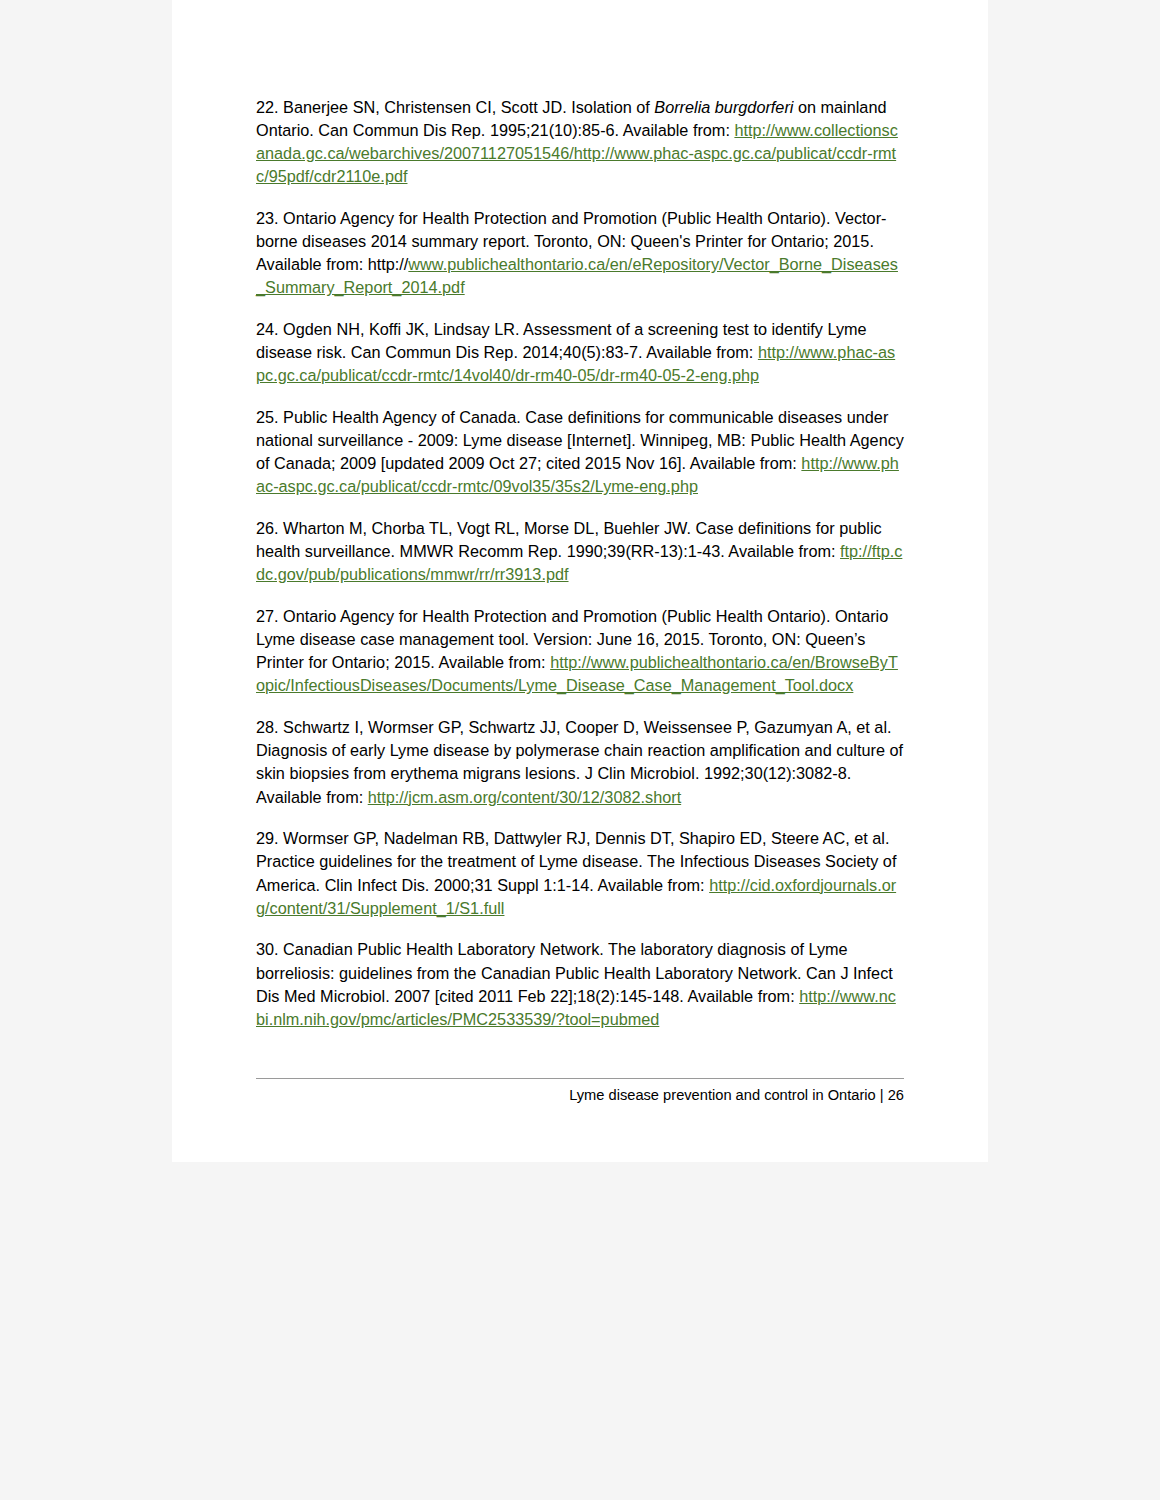22. Banerjee SN, Christensen CI, Scott JD. Isolation of Borrelia burgdorferi on mainland Ontario. Can Commun Dis Rep. 1995;21(10):85-6. Available from: http://www.collectionscanada.gc.ca/webarchives/20071127051546/http://www.phac-aspc.gc.ca/publicat/ccdr-rmtc/95pdf/cdr2110e.pdf
23. Ontario Agency for Health Protection and Promotion (Public Health Ontario). Vector-borne diseases 2014 summary report. Toronto, ON: Queen's Printer for Ontario; 2015. Available from: http://www.publichealthontario.ca/en/eRepository/Vector_Borne_Diseases_Summary_Report_2014.pdf
24. Ogden NH, Koffi JK, Lindsay LR. Assessment of a screening test to identify Lyme disease risk. Can Commun Dis Rep. 2014;40(5):83-7. Available from: http://www.phac-aspc.gc.ca/publicat/ccdr-rmtc/14vol40/dr-rm40-05/dr-rm40-05-2-eng.php
25. Public Health Agency of Canada. Case definitions for communicable diseases under national surveillance - 2009: Lyme disease [Internet]. Winnipeg, MB: Public Health Agency of Canada; 2009 [updated 2009 Oct 27; cited 2015 Nov 16]. Available from: http://www.phac-aspc.gc.ca/publicat/ccdr-rmtc/09vol35/35s2/Lyme-eng.php
26. Wharton M, Chorba TL, Vogt RL, Morse DL, Buehler JW. Case definitions for public health surveillance. MMWR Recomm Rep. 1990;39(RR-13):1-43. Available from: ftp://ftp.cdc.gov/pub/publications/mmwr/rr/rr3913.pdf
27. Ontario Agency for Health Protection and Promotion (Public Health Ontario). Ontario Lyme disease case management tool. Version: June 16, 2015. Toronto, ON: Queen’s Printer for Ontario; 2015. Available from: http://www.publichealthontario.ca/en/BrowseByTopic/InfectiousDiseases/Documents/Lyme_Disease_Case_Management_Tool.docx
28. Schwartz I, Wormser GP, Schwartz JJ, Cooper D, Weissensee P, Gazumyan A, et al. Diagnosis of early Lyme disease by polymerase chain reaction amplification and culture of skin biopsies from erythema migrans lesions. J Clin Microbiol. 1992;30(12):3082-8. Available from: http://jcm.asm.org/content/30/12/3082.short
29. Wormser GP, Nadelman RB, Dattwyler RJ, Dennis DT, Shapiro ED, Steere AC, et al. Practice guidelines for the treatment of Lyme disease. The Infectious Diseases Society of America. Clin Infect Dis. 2000;31 Suppl 1:1-14. Available from: http://cid.oxfordjournals.org/content/31/Supplement_1/S1.full
30. Canadian Public Health Laboratory Network. The laboratory diagnosis of Lyme borreliosis: guidelines from the Canadian Public Health Laboratory Network. Can J Infect Dis Med Microbiol. 2007 [cited 2011 Feb 22];18(2):145-148. Available from: http://www.ncbi.nlm.nih.gov/pmc/articles/PMC2533539/?tool=pubmed
Lyme disease prevention and control in Ontario | 26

+++

*EXERCISE INSTRUCTIONS*
With the pictures removed, write the listing out word for word.

*OUTPUT OF THE EXERCISE*
22. Banerjee SN, Christensen CI, Scott JD. Isolation of Borrelia burgdorferi on mainland Ontario. Can Commun Dis Rep. 1995;21(10):85-6. Available from: http://www.collectionscanada.gc.ca/webarchives/20071127051546/http://www.phac-aspc.gc.ca/publicat/ccdr-rmtc/95pdf/cdr2110e.pdf
23. Ontario Agency for Health Protection and Promotion (Public Health Ontario). Vector-borne diseases 2014 summary report. Toronto, ON: Queen's Printer for Ontario; 2015. Available from: http://www.publichealthontario.ca/en/eRepository/Vector_Borne_Diseases_Summary_Report_2014.pdf
24. Ogden NH, Koffi JK, Lindsay LR. Assessment of a screening test to identify Lyme disease risk. Can Commun Dis Rep. 2014;40(5):83-7. Available from: http://www.phac-aspc.gc.ca/publicat/ccdr-rmtc/14vol40/dr-rm40-05/dr-rm40-05-2-eng.php
25. Public Health Agency of Canada. Case definitions for communicable diseases under national surveillance - 2009: Lyme disease [Internet]. Winnipeg, MB: Public Health Agency of Canada; 2009 [updated 2009 Oct 27; cited 2015 Nov 16]. Available from: http://www.phac-aspc.gc.ca/publicat/ccdr-rmtc/09vol35/35s2/Lyme-eng.php
26. Wharton M, Chorba TL, Vogt RL, Morse DL, Buehler JW. Case definitions for public health surveillance. MMWR Recomm Rep. 1990;39(RR-13):1-43. Available from: ftp://ftp.cdc.gov/pub/publications/mmwr/rr/rr3913.pdf
27. Ontario Agency for Health Protection and Promotion (Public Health Ontario). Ontario Lyme disease case management tool. Version: June 16, 2015. Toronto, ON: Queen’s Printer for Ontario; 2015. Available from: http://www.publichealthontario.ca/en/BrowseByTopic/InfectiousDiseases/Documents/Lyme_Disease_Case_Management_Tool.docx
28. Schwartz I, Wormser GP, Schwartz JJ, Cooper D, Weissensee P, Gazumyan A, et al. Diagnosis of early Lyme disease by polymerase chain reaction amplification and culture of skin biopsies from erythema migrans lesions. J Clin Microbiol. 1992;30(12):3082-8. Available from: http://jcm.asm.org/content/30/12/3082.short
29. Wormser GP, Nadelman RB, Dattwyler RJ, Dennis DT, Shapiro ED, Steere AC, et al. Practice guidelines for the treatment of Lyme disease. The Infectious Diseases Society of America. Clin Infect Dis. 2000;31 Suppl 1:1-14. Available from: http://cid.oxfordjournals.org/content/31/Supplement_1/S1.full
30. Canadian Public Health Laboratory Network. The laboratory diagnosis of Lyme borreliosis: guidelines from the Canadian Public Health Laboratory Network. Can J Infect Dis Med Microbiol. 2007 [cited 2011 Feb 22];18(2):145-148. Available from: http://www.ncbi.nlm.nih.gov/pmc/articles/PMC2533539/?tool=pubmed
Lyme disease prevention and control in Ontario | 26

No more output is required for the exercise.